Exploring the relationship between water and stone in underground aquifers, in this installment of the “Ways of Water” series, Andrea Ballestero shows how binary models used in water management fail to account for the more fluid realities of natural resources. Using this example, Ballestero questions the distinction often made by systems that extract these resources between that which is “lively” and that which is “inert”—where substances that lie beneath the earth are viewed as sitting there, quietly waiting for governments and corporations to extract them and put them to use, frequently for profit. She proposes that techno-legal devices, such as models used to support resources extraction, can also inspire new questions, and ultimately, a new, and more liberatory, politics of water.
Andrea Ballestero
Andrea Ballestero is associate professor of anthropology at Rice University and director of the Ethnography Studio.

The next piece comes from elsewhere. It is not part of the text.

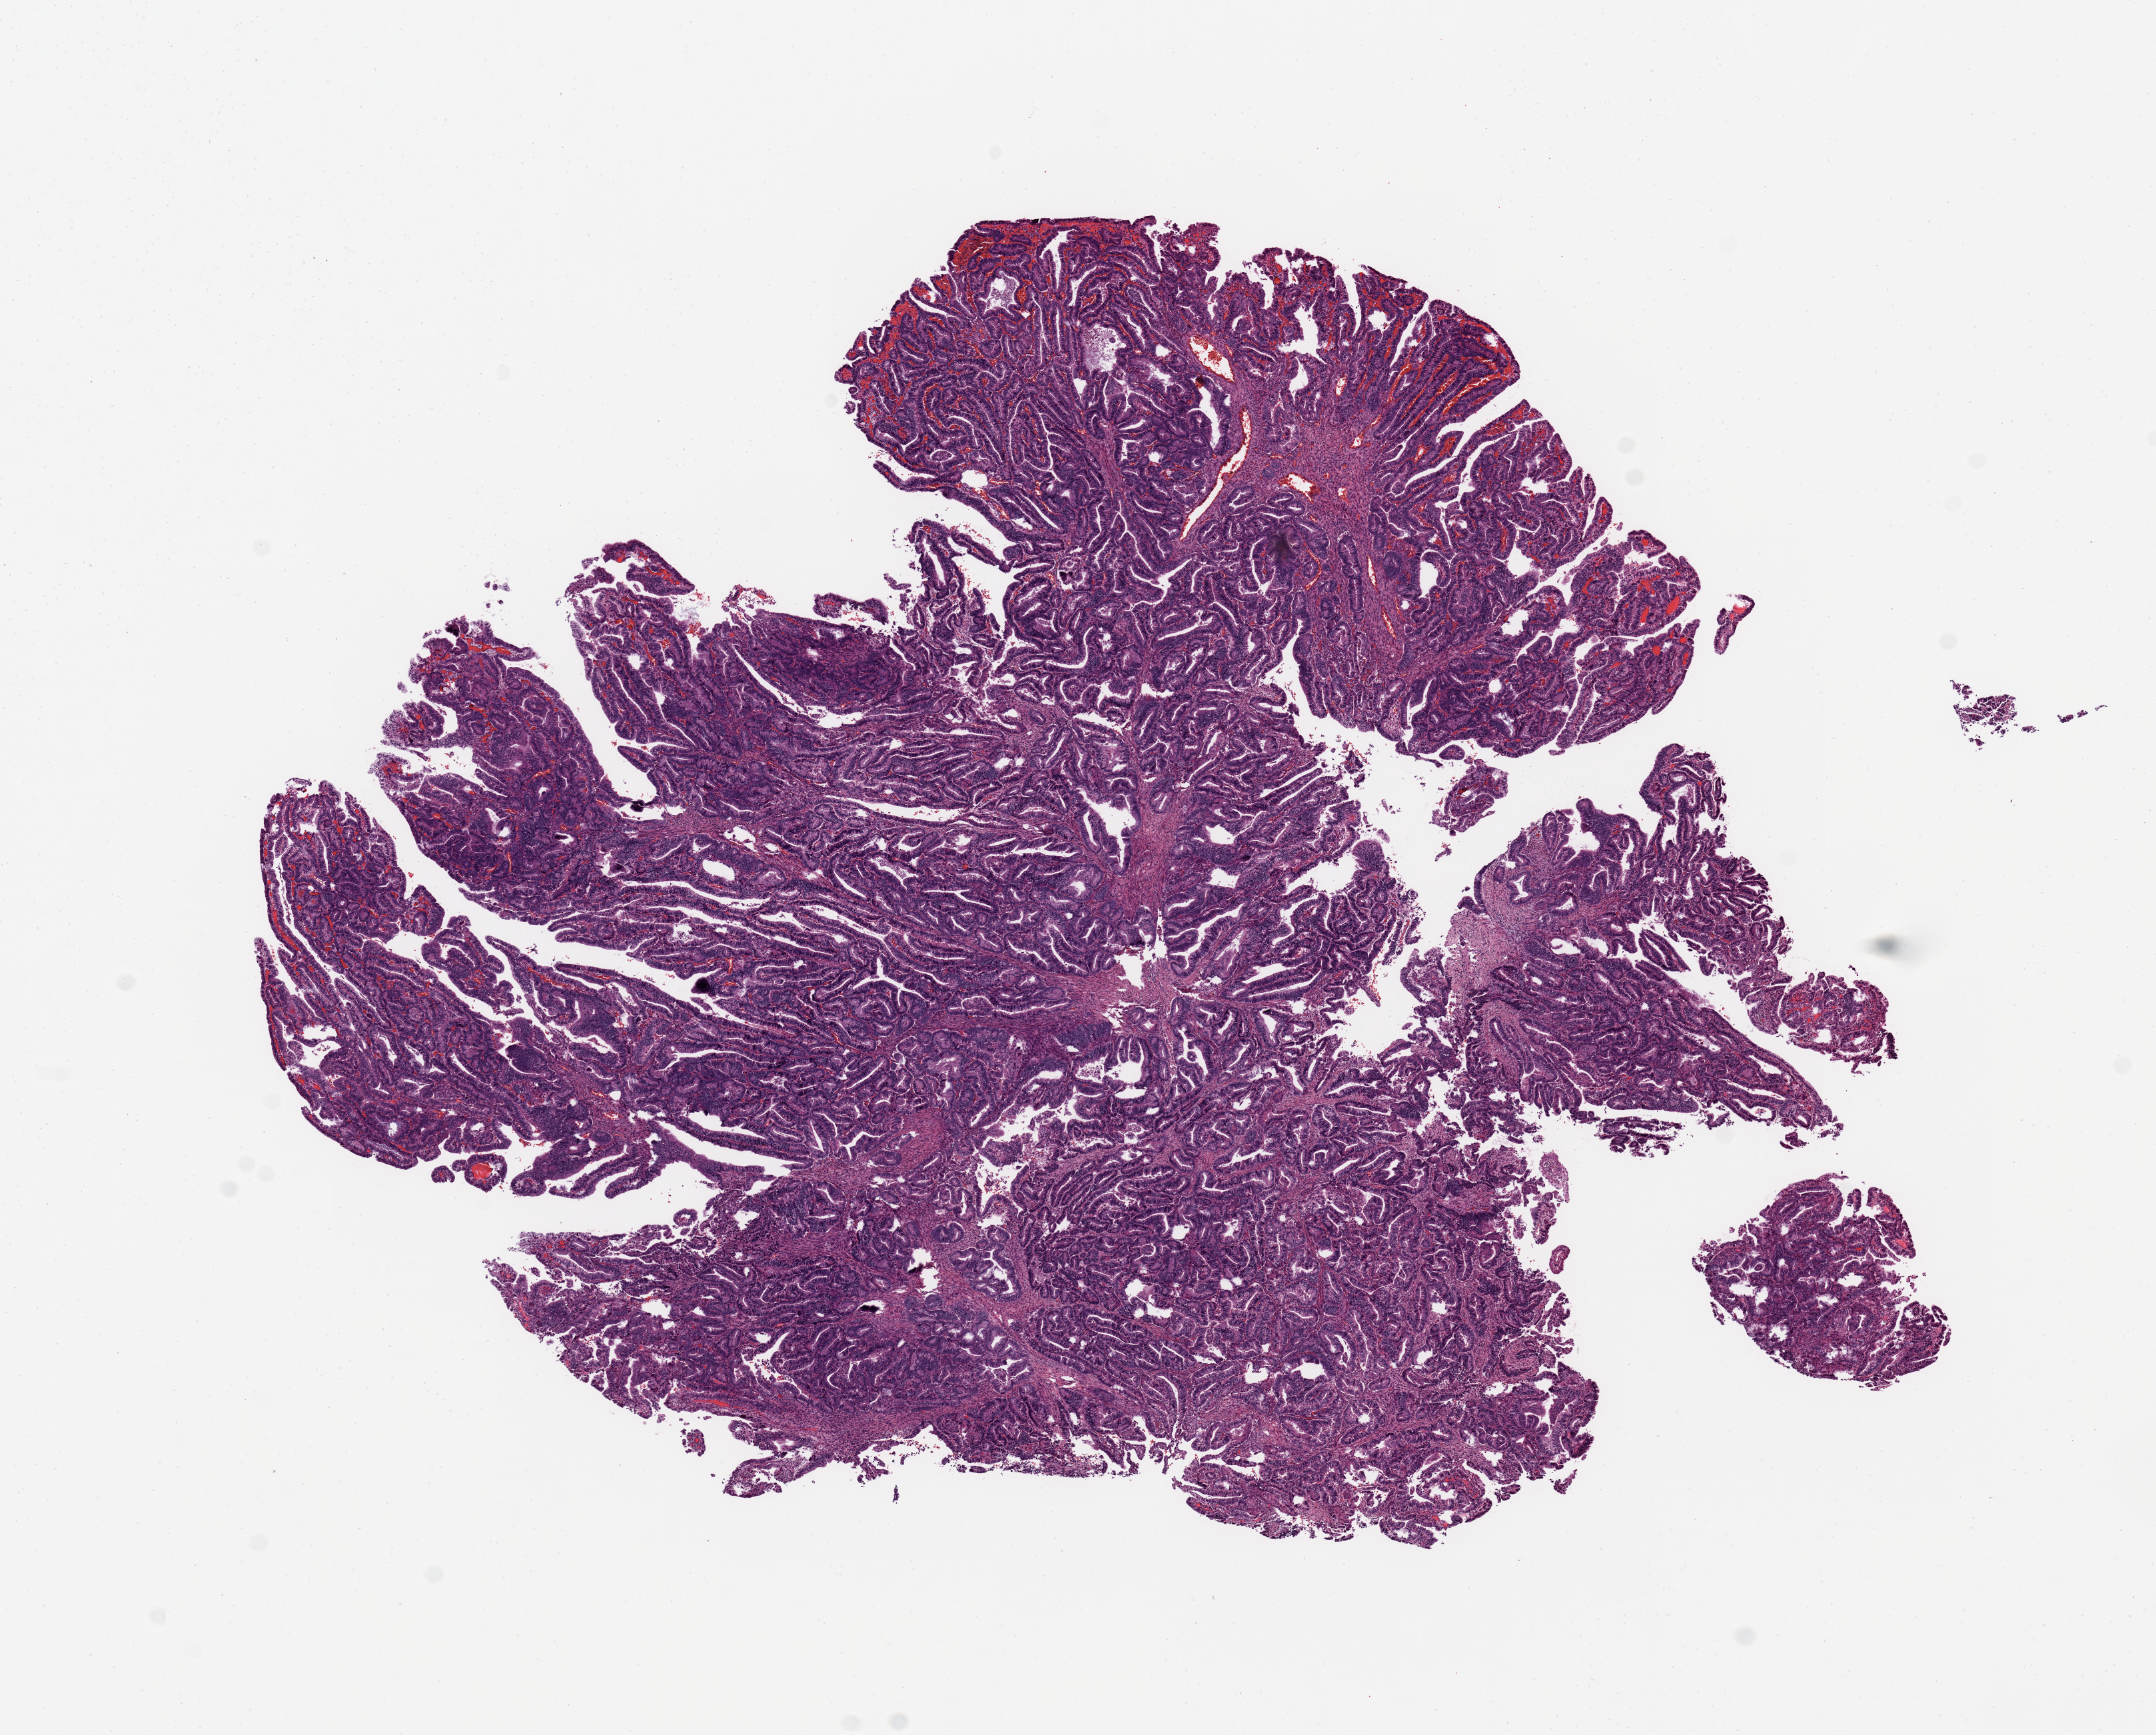
Whole-slide histology image, H&E, shown as a low-resolution overview of the whole scanned area (about 12.8 x 10.3 mm). Tumour tissue sample, uterus. Female, 38 y/o.
Histologic diagnosis: Endometrioid adenocarcinoma, NOS.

Since 2002, she has conducted research in Costa Rica, Brazil, and elsewhere studying how water is defined, distributed, and valued. She is currently writing a book that explores cultural imaginaries of the underground in Costa Rica, focusing on how the emergence of aquifers into the public sphere is expanding the social world downwards into subterranean space. Her previous book, A Future History of Water (Duke University Press, 2019), examines the means by which the human right to water is materialized and proposes the notion of a techno-legal device as a site for future-making. She is the coeditor of Experimenting with Ethnography: A Companion to Analysis (with Brit Ross Winthereik; Duke University Press, 2021). Recent articles include “The Anthropology of Water” (Annual Review of Anthropology, 2019), “Touching with Light” (Science, Technology, and Human Values, 2019), and “Learning to Listen to the Underground,” a cowritten experimental audiovisual article that is forthcoming in the journal Sensate.